One of the biggest criticisms of the Bowles-Simpson commission recommendations is that they lack specificity. Taxpayers for Common Sense and the Project on Government Oversight floated their own, very specific, proposal on Thursday to get rid of $600 billion over 10 years in national security spending. The watchdog groups are recommending some doozies, including lopping off 15% of services contractors and replacing the Marine Corps and Navy versions of the Joint Strike Fighter with the F/A-18E and F model aircraft.

 

For their part, contractors are growing anxious about the possibility that the government will actually default on its debt obligations, and warning that a failure to craft an agreement could have lasting consequences.

 

The debt ceiling debate does need to come to a close with a bipartisan agreement, Marion Blakey, president of the Aerospace Industries Association, tells Aviation Week.
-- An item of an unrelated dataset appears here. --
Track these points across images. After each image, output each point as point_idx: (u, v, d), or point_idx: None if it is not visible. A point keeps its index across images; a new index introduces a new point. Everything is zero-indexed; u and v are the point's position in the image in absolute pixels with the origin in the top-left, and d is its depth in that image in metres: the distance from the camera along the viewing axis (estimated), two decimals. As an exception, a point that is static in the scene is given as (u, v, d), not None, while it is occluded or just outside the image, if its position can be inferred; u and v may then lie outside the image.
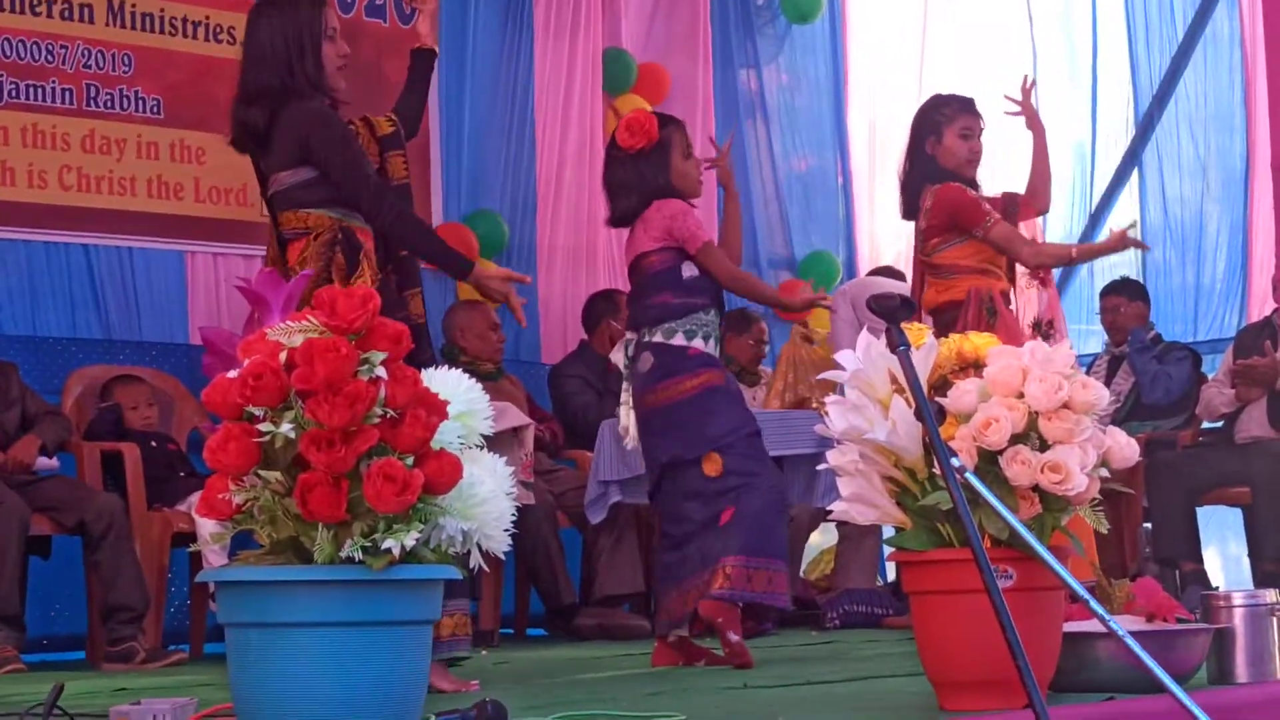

If the government defaults and then comes to an agreement, “everything doesn’t just go back to normal,” she says.

 

The Professional Services Council, which represents a wide swath of defense contractors, is advising its members to begin getting in line now for payments to offset any future cash-flow problems by the government that would trickle their way, says Alan Chvotkin, executive vice president.

 

And while defense companies have been lobbying to avoid top-line cuts to the Pentagon budget, they’re even more spooked by the uncertainty. “They would take less to know more,” Chvotkin says.